MOSCOW (MRC) -- France has allowed a limited use of palm oil at Total’s new La Mede biofuel refinery, a move that prompted an outcry from French farmers who said most of the palm oil would be imported, reported Reuters.
The environment ministry said in a statement that Total’s newly granted permit for the refinery specified that at least 25 percent of feedstock used to make the biofuel should come from recycled oil. The rest would come from crude vegetable oils, including palm oil.
Environment Minister Nicolas Hulot, a fierce opponent of palm oil use because it is linked to deforestation, also asked that Total use oils meeting sustainability criteria fixed by the European Commission to protect biodiversity and the environment, the ministry said.
French oilseed producers, whose products are used to make biodiesel in France, strongly condemned the decision to allow the use of mostly imported palm oil, which they stressed was also a big component of recycled oils.
"This decision is incomprehensible. Besides its ecological nonsense, it is a slap in the face of our industry," Arnaud Rousseau, head of French Oilseed Producers (FOP) group, said in a statement.
Total said in 2015 it would halt crude refining at the loss-making La Mede site near Marseille and invest 200 million euros (USD236 million) there to create a biorefinery set to produce 500,000 tonnes of biodiesel per year.
French farmers and environmental activists have expressed strong concerns since then that Total would mainly turn to palm oil, accused of causing deforestation and unfair competition against local vegetable oil, to supply the refinery.

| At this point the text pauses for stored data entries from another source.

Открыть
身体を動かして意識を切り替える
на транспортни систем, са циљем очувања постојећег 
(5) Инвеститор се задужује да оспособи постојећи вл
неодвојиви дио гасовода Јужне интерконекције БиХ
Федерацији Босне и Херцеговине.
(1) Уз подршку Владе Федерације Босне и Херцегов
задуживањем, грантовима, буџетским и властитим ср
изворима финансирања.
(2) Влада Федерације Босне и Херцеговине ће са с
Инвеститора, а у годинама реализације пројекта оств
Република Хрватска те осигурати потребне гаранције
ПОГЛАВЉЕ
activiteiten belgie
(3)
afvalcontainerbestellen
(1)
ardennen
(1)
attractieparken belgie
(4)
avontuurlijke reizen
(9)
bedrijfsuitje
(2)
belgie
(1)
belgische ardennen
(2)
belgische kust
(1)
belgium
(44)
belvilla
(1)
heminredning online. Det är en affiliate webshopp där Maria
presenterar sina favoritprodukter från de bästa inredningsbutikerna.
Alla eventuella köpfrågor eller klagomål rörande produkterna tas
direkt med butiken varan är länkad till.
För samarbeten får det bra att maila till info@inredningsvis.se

Total committed in a statement to use less than 300,000 tonnes of crude palm oil per year at La Mede out of a total processing capacity of 650,000 tonnes, and to use oils from other plants such as rapeseed, sunflower seed and maize (corn).
As MRC wrote before, in December 2017, Total inaugurated the new units at its Antwerp integrated refining & petrochemicals platform, which haв progressively started up in the past few months of 2017.
Total S.A. is a French multinational oil and gas company and one of the six "Supermajor" oil companies in the world with business in Europe, the United States, the Middle East and Asia. The company's petrochemical products cover two main groups: base chemicals and the consumer polymers (polyethylene, polypropylene and polystyrene) that are derived from them.